Révolution dans l’échelle des valeurs
Ainsi, poussant exclusivement sur des sols fertiles, le blé tendre a toujours été synonyme de richesse, offrant un pain de qualité, toujours plus blanc, raffiné, aérien et croustillant. Les terres moins riches étaient dédiées au seigle, mélangé ensuite au blé pour réaliser un pain de second choix. Quant aux zones arides et pauvres, elles devaient se contenter de cultiver du sarrasin, de l’épeautre ou de l’engrain, à moins que le relief ne les condamnent tout bonnement à la sombre farine de châtaigne…

Aujourd’hui, entrez dans une boulangerie : c’est exactement l’inverse. Quand il y en a, le pain à la châtaigne est hors de prix ; un peu moins rares, ceux qui contiennent de l’épeautre, de l’engrain ou de la farine de sarrasin sont également très chers. Vient ensuite le pain à base de seigle, dont le prix est inférieur et varie en fonction des proportions de blé qui lui sont ajoutées (« pain au seigle » ou « pain de seigle »). Baguettes et pains blancs, 100% froment, sont toujours les moins chers. La nourriture du pauvre est ainsi devenue un met de luxe ; au même moment, celle du riche s’est démocratisée.
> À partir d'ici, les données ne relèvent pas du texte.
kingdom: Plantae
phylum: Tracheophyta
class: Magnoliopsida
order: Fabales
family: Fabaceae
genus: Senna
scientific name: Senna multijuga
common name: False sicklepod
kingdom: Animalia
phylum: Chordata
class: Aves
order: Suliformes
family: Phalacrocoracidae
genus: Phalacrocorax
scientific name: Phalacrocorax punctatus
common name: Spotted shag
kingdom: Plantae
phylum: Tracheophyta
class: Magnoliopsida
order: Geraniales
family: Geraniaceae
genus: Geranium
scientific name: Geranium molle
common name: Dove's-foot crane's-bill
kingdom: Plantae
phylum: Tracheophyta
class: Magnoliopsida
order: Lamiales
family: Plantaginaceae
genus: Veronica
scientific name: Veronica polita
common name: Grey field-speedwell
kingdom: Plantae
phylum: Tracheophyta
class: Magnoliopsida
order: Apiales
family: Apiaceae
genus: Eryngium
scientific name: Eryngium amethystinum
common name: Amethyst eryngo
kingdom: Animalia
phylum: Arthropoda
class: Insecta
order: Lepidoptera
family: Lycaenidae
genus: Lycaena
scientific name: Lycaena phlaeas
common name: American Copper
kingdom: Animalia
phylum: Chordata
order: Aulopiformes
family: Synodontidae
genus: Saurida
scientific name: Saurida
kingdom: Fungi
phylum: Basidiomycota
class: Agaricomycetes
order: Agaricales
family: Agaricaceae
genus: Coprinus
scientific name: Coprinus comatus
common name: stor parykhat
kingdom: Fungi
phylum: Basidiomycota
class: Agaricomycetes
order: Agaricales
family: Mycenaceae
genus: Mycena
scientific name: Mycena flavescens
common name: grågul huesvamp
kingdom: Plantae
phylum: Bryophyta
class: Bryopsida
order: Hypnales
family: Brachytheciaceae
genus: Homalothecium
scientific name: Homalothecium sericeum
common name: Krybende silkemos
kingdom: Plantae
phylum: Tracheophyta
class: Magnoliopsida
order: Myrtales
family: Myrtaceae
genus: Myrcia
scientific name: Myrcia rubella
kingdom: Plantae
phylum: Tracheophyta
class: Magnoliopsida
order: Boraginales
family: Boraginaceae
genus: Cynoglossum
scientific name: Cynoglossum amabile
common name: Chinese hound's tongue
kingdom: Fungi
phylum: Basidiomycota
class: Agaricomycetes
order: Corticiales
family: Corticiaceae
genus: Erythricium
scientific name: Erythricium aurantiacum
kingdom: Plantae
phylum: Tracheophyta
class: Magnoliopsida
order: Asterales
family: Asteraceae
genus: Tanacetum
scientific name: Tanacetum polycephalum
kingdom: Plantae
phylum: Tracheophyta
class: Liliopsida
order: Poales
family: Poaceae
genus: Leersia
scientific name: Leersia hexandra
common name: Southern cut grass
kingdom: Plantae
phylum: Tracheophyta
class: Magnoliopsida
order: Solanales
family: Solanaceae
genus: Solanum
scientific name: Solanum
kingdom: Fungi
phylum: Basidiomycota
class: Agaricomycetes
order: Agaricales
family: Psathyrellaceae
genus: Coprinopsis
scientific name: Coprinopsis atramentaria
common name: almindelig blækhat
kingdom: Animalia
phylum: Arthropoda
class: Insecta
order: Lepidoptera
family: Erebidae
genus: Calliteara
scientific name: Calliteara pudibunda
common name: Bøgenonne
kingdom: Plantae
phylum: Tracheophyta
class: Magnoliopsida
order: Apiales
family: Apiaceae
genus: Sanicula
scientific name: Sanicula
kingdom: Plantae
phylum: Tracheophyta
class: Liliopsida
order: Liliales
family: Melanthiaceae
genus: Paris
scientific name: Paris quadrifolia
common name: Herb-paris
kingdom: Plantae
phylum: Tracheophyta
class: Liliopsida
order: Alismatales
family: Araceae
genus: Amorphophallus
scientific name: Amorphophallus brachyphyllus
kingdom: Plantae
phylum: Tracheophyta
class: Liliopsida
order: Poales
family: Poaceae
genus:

Pline l’Ancien y aurait perdu son latin…

Bien entendu, les progrès de l’agriculture et la reconfiguration totale de l’offre céréalière ont fortement contribué à cette révolution de l’échelle des valeurs. Du point de vue de la demande, le changement de nos modes de vie, les nouvelles préoccupations nutritionnelles et diététiques qui l’ont accompagné, la formidable diversification de notre alimentation, sont également à prendre en compte. Pourtant, ces données pratiques n’épuisent pas les significations de ce changement, dont la dimension symbolique est essentielle, bien qu’implicite.

Les pains complets préférés aux pains blancs
En effet, en termes de valeur, l’imaginaire de l’Occident s’est construit sur une quête de l’immaculé, sur une fascination de la blancheur virginale. Celle du pain, comme celle de la peau. A grand renfort de poudres et de farines, le teint de l’aristocratie se devait d’être blanc, par opposition à celui des travailleurs de la terre, bruni par le soleil. De la même manière, la blancheur du pain exprimait la pureté, le raffinement, la richesse. Aujourd’hui, au contraire, la valeur symbolique se situe du côté de la peau et des pains dorés. Notre rapport au soleil a changé, notre imaginaire s’est transformé, la valeur s’est déplacée. Le bronzage nous parle de vacances, loisirs, voyages, loin des lumières blafardes et des écrans d’ordinateur… Au même moment, l’imaginaire de la pureté s’est modifié pour devenir « detox », selon une dynamique de purification qui valorise les fibres, les farines complètes, les mies denses et colorées.

Véritable baromètre des fluctuations symboliques de la valeur, le pain de petit épeautre est ainsi devenu désirable, avec sa teinte ocre, sa mie serrée, ensoleillée comme la pierre de Bourgogne, et ses saveurs offrant comme un concentré du goût des céréales.